MATERIAL SHOWN>

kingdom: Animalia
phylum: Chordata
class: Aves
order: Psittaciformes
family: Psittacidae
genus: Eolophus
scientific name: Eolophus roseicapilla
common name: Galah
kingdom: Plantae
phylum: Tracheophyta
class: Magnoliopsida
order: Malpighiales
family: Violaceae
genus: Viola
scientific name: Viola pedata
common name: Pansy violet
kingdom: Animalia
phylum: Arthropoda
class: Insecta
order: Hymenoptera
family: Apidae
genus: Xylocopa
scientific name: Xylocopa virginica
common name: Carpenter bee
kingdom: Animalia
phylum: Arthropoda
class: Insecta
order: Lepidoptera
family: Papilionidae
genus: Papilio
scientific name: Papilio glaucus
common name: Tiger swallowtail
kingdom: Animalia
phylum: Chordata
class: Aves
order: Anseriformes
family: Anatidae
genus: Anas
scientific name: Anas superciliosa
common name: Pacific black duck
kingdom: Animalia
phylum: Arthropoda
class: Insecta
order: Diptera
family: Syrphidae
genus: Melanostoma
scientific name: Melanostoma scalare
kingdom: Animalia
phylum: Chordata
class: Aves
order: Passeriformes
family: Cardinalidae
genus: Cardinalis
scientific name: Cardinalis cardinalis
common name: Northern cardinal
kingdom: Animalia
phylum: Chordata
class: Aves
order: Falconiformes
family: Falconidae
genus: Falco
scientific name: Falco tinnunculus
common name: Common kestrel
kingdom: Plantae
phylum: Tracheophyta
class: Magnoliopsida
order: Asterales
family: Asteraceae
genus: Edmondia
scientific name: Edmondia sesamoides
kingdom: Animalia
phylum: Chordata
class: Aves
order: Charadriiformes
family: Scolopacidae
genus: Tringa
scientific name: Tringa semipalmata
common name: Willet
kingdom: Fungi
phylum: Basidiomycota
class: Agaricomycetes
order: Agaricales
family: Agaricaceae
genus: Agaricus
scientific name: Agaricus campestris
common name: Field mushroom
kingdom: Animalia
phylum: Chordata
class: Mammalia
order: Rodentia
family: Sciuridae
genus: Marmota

REQUIRED WORK> Render every line of the entries above as a Markdown table with two columns, Row and Line. Number the rows and skip any blank lines.

RESULT OF THIS TASK>
| Row | Line |
|---|---|
| 1 | kingdom: Animalia |
| 2 | phylum: Chordata |
| 3 | class: Aves |
| 4 | order: Psittaciformes |
| 5 | family: Psittacidae |
| 6 | genus: Eolophus |
| 7 | scientific name: Eolophus roseicapilla |
| 8 | common name: Galah |
| 9 | kingdom: Plantae |
| 10 | phylum: Tracheophyta |
| 11 | class: Magnoliopsida |
| 12 | order: Malpighiales |
| 13 | family: Violaceae |
| 14 | genus: Viola |
| 15 | scientific name: Viola pedata |
| 16 | common name: Pansy violet |
| 17 | kingdom: Animalia |
| 18 | phylum: Arthropoda |
| 19 | class: Insecta |
| 20 | order: Hymenoptera |
| 21 | family: Apidae |
| 22 | genus: Xylocopa |
| 23 | scientific name: Xylocopa virginica |
| 24 | common name: Carpenter bee |
| 25 | kingdom: Animalia |
| 26 | phylum: Arthropoda |
| 27 | class: Insecta |
| 28 | order: Lepidoptera |
| 29 | family: Papilionidae |
| 30 | genus: Papilio |
| 31 | scientific name: Papilio glaucus |
| 32 | common name: Tiger swallowtail |
| 33 | kingdom: Animalia |
| 34 | phylum: Chordata |
| 35 | class: Aves |
| 36 | order: Anseriformes |
| 37 | family: Anatidae |
| 38 | genus: Anas |
| 39 | scientific name: Anas superciliosa |
| 40 | common name: Pacific black duck |
| 41 | kingdom: Animalia |
| 42 | phylum: Arthropoda |
| 43 | class: Insecta |
| 44 | order: Diptera |
| 45 | family: Syrphidae |
| 46 | genus: Melanostoma |
| 47 | scientific name: Melanostoma scalare |
| 48 | kingdom: Animalia |
| 49 | phylum: Chordata |
| 50 | class: Aves |
| 51 | order: Passeriformes |
| 52 | family: Cardinalidae |
| 53 | genus: Cardinalis |
| 54 | scientific name: Cardinalis cardinalis |
| 55 | common name: Northern cardinal |
| 56 | kingdom: Animalia |
| 57 | phylum: Chordata |
| 58 | class: Aves |
| 59 | order: Falconiformes |
| 60 | family: Falconidae |
| 61 | genus: Falco |
| 62 | scientific name: Falco tinnunculus |
| 63 | common name: Common kestrel |
| 64 | kingdom: Plantae |
| 65 | phylum: Tracheophyta |
| 66 | class: Magnoliopsida |
| 67 | order: Asterales |
| 68 | family: Asteraceae |
| 69 | genus: Edmondia |
| 70 | scientific name: Edmondia sesamoides |
| 71 | kingdom: Animalia |
| 72 | phylum: Chordata |
| 73 | class: Aves |
| 74 | order: Charadriiformes |
| 75 | family: Scolopacidae |
| 76 | genus: Tringa |
| 77 | scientific name: Tringa semipalmata |
| 78 | common name: Willet |
| 79 | kingdom: Fungi |
| 80 | phylum: Basidiomycota |
| 81 | class: Agaricomycetes |
| 82 | order: Agaricales |
| 83 | family: Agaricaceae |
| 84 | genus: Agaricus |
| 85 | scientific name: Agaricus campestris |
| 86 | common name: Field mushroom |
| 87 | kingdom: Animalia |
| 88 | phylum: Chordata |
| 89 | class: Mammalia |
| 90 | order: Rodentia |
| 91 | family: Sciuridae |
| 92 | genus: Marmota |